Segment Start: RECORDS
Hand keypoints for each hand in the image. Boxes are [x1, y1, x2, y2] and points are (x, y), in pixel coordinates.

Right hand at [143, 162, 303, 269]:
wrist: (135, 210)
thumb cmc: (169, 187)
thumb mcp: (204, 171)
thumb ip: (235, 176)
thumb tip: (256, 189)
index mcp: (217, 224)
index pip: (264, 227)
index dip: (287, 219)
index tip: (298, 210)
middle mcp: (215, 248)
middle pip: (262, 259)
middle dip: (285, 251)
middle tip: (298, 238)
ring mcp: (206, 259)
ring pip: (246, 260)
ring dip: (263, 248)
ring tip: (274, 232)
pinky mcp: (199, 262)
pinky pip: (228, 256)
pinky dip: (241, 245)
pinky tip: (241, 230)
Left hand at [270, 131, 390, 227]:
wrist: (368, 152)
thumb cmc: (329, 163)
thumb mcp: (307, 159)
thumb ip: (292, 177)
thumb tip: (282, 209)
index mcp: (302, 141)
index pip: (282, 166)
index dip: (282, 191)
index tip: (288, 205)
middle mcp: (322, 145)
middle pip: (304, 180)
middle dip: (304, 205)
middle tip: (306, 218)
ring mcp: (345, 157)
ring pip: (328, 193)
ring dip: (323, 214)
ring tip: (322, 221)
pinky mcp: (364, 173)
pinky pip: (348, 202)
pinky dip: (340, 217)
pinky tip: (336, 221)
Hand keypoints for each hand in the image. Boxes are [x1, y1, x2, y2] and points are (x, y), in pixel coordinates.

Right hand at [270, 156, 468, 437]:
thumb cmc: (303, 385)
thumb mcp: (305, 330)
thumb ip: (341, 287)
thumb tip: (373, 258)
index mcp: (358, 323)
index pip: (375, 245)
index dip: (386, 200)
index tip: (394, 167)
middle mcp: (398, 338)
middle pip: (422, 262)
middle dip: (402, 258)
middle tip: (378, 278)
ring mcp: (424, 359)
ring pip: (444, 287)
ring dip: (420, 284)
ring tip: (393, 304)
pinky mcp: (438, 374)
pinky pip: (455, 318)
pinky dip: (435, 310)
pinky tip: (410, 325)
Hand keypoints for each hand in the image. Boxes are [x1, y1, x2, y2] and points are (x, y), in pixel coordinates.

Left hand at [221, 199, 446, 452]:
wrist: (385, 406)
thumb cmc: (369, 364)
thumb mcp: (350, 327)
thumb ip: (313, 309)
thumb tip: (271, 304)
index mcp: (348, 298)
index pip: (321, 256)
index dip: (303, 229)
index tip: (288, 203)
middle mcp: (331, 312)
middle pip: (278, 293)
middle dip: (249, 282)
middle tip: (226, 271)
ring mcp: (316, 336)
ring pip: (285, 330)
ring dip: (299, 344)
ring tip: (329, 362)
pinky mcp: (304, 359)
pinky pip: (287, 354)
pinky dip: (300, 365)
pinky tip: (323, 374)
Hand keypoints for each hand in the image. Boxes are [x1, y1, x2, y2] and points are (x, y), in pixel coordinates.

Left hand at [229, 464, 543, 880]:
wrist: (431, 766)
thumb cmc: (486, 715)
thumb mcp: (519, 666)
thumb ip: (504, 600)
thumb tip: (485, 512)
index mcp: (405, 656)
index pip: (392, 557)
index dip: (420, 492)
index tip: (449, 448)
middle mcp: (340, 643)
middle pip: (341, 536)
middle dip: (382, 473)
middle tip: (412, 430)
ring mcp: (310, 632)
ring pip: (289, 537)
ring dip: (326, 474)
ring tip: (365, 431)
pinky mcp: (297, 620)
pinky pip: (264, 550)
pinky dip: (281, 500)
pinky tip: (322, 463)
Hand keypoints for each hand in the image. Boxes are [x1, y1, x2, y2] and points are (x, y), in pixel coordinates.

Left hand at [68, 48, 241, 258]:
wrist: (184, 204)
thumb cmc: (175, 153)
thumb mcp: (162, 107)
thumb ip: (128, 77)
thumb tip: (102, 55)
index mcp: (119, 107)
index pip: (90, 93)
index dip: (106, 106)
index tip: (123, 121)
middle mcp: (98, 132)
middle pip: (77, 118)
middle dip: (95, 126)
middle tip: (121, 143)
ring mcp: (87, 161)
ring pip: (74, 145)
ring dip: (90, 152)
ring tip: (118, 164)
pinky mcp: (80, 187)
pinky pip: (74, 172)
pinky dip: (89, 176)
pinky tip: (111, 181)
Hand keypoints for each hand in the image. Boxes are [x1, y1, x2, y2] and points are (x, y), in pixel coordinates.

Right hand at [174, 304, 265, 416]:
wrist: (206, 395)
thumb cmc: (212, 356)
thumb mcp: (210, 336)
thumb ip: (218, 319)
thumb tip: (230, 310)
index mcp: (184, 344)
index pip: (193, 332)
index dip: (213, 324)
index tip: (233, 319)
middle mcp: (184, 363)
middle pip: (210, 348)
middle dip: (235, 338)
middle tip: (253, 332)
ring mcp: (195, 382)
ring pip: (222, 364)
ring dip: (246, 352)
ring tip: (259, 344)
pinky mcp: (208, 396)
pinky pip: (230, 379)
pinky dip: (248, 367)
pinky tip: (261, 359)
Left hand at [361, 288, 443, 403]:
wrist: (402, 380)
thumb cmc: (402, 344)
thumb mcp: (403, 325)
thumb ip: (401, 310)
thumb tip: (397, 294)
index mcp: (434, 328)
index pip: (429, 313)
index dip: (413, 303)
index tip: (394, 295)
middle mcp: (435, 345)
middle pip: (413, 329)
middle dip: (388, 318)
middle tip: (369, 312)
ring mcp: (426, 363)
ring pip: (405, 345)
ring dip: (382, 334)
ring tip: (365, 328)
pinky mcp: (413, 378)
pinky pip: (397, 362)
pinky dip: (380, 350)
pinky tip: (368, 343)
Segment End: RECORDS
Transcribe the lines above between the line holding "ring tip: (365, 431)" and the line holding "pinky pip: (74, 172)", inclusive, exactly as they stand and with nothing added.

REPLY:
ring tip: (365, 431)
pinky mcp: (297, 620)
pinky pip: (264, 550)
pinky dip: (281, 500)
pinky tip: (322, 463)
Hand keypoints for each hand in the image. Boxes are [x1, y1, x2, y2] and points are (x, y), in pixel coordinates.

Left hand at [68, 48, 241, 258]:
wrist: (184, 204)
thumb cmc: (175, 153)
thumb mcp: (162, 107)
thumb ip: (128, 77)
thumb tip: (102, 55)
index mcp: (119, 107)
index pip: (90, 93)
index dip: (106, 106)
index tip: (123, 121)
middle mcp: (98, 132)
middle pip: (77, 118)
middle dip: (95, 126)
middle tip: (121, 143)
ring mcp: (87, 161)
ring pip: (74, 145)
ring dip: (90, 152)
ring tip: (118, 164)
pinky mcp: (80, 187)
pinky pip: (74, 172)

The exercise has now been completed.